►
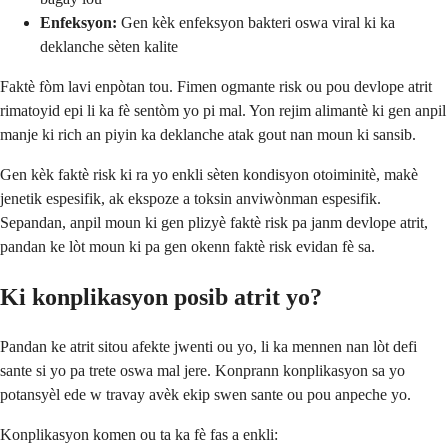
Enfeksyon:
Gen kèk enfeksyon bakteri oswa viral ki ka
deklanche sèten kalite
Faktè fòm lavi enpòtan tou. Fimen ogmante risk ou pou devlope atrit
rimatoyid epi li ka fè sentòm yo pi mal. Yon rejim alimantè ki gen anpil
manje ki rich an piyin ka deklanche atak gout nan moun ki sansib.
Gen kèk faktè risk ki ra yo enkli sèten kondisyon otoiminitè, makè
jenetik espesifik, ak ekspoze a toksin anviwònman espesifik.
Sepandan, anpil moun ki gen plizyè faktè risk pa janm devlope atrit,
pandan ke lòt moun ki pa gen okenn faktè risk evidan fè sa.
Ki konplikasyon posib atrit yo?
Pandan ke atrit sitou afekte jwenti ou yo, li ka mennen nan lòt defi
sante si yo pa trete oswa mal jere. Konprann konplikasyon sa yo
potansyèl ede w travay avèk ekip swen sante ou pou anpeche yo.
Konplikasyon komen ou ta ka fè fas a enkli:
◄
►
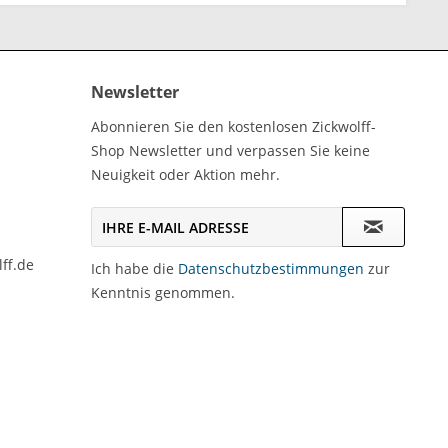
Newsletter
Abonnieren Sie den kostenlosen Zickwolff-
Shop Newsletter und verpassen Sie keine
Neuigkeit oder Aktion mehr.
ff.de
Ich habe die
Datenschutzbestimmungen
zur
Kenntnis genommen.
◄
►
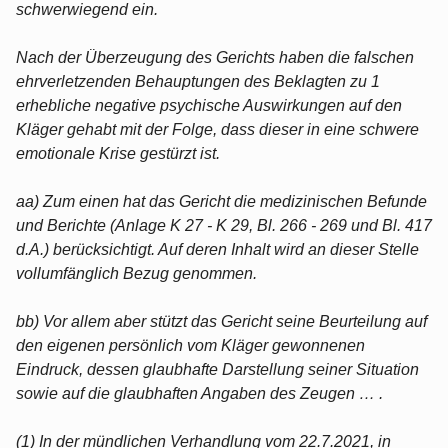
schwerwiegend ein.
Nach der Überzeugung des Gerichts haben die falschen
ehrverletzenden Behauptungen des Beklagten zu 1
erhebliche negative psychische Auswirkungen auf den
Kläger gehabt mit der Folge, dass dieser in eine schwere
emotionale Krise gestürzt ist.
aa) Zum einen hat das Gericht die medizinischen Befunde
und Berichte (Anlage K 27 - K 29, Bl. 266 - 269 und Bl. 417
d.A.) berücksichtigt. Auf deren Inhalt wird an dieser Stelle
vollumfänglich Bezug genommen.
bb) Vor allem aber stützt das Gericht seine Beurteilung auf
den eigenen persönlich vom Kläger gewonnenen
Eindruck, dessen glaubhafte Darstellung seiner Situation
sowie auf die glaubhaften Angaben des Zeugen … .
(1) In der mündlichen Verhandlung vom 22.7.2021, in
◄
TASK TO CARRY OUT: Please copy the lines in the records above between the one holding "Shop Newsletter und verpassen Sie keine" and the one holding "Kenntnis genommen.", inclusive, exactly and with no other line.

YOUR SOLUTION:
Shop Newsletter und verpassen Sie keine
Neuigkeit oder Aktion mehr.
ff.de
Ich habe die
Datenschutzbestimmungen
zur
Kenntnis genommen.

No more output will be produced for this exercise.